*** Begin section ***

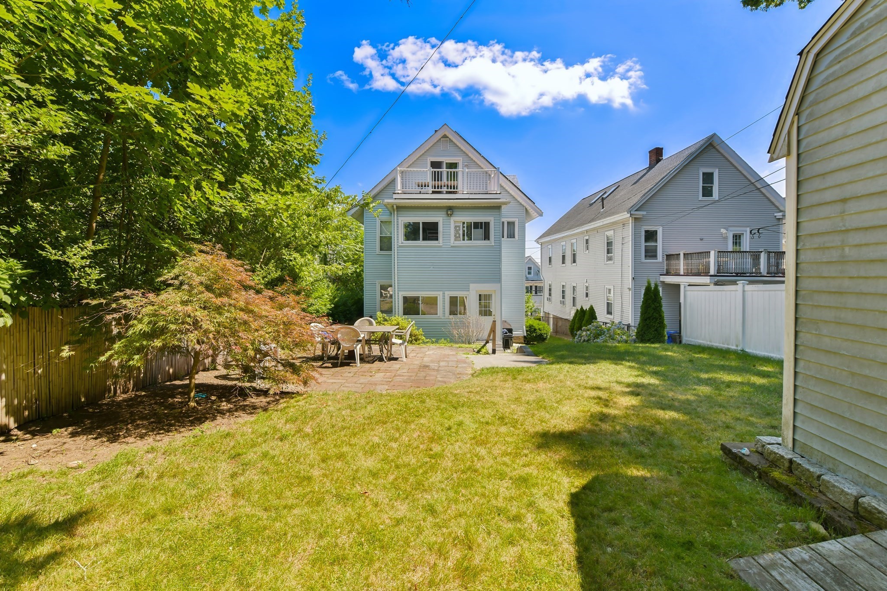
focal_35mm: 14
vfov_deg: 81.2
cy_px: 296
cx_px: 444
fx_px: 345
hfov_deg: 104.3
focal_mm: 14
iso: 640
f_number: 9
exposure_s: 1/640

*** End section ***

§ PROBLEM STATEMENT: Pictures are to be left out; set down everything else in the records exactly.

§ THE ANSWER:
focal_35mm: 14
vfov_deg: 81.2
cy_px: 296
cx_px: 444
fx_px: 345
hfov_deg: 104.3
focal_mm: 14
iso: 640
f_number: 9
exposure_s: 1/640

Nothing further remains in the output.